## INSTRUCTIONS FOR THE TASK
Return the records word for word, from their first line through the line that contains "InfoHub can send", including both of those lines.

## RECORDS
------------------------------------------------------------------------

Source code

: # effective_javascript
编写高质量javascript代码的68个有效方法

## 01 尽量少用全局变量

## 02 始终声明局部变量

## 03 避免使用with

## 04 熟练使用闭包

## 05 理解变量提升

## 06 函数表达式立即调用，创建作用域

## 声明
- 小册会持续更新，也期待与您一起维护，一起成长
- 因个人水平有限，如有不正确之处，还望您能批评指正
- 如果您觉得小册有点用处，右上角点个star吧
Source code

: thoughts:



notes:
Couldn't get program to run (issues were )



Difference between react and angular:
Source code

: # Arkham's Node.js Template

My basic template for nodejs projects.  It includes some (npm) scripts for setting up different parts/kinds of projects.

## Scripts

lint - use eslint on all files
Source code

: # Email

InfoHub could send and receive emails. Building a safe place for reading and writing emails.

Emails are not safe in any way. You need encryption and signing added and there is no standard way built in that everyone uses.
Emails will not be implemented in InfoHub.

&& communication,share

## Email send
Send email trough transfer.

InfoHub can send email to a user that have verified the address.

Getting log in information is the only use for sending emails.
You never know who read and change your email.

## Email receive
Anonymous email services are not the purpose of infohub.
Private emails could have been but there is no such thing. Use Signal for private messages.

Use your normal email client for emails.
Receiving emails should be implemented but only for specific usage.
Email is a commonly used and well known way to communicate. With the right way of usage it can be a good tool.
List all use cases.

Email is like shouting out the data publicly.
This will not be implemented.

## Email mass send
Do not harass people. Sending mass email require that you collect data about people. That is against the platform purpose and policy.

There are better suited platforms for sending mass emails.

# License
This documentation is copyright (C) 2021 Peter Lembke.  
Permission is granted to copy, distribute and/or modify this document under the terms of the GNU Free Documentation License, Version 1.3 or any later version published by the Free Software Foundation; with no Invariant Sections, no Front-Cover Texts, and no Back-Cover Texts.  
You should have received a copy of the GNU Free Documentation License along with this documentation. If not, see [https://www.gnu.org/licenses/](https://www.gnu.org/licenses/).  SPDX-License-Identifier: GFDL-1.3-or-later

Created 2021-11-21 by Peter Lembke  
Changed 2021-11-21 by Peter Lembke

------------------------------------------------------------------------

## SOLUTION TO THE EXERCISE
Source code

: # effective_javascript
编写高质量javascript代码的68个有效方法

## 01 尽量少用全局变量

## 02 始终声明局部变量

## 03 避免使用with

## 04 熟练使用闭包

## 05 理解变量提升

## 06 函数表达式立即调用，创建作用域

## 声明
- 小册会持续更新，也期待与您一起维护，一起成长
- 因个人水平有限，如有不正确之处，还望您能批评指正
- 如果您觉得小册有点用处，右上角点个star吧
Source code

: thoughts:



notes:
Couldn't get program to run (issues were )



Difference between react and angular:
Source code

: # Arkham's Node.js Template

My basic template for nodejs projects.  It includes some (npm) scripts for setting up different parts/kinds of projects.

## Scripts

lint - use eslint on all files
Source code

: # Email

InfoHub could send and receive emails. Building a safe place for reading and writing emails.

Emails are not safe in any way. You need encryption and signing added and there is no standard way built in that everyone uses.
Emails will not be implemented in InfoHub.

&& communication,share

## Email send
Send email trough transfer.

InfoHub can send email to a user that have verified the address.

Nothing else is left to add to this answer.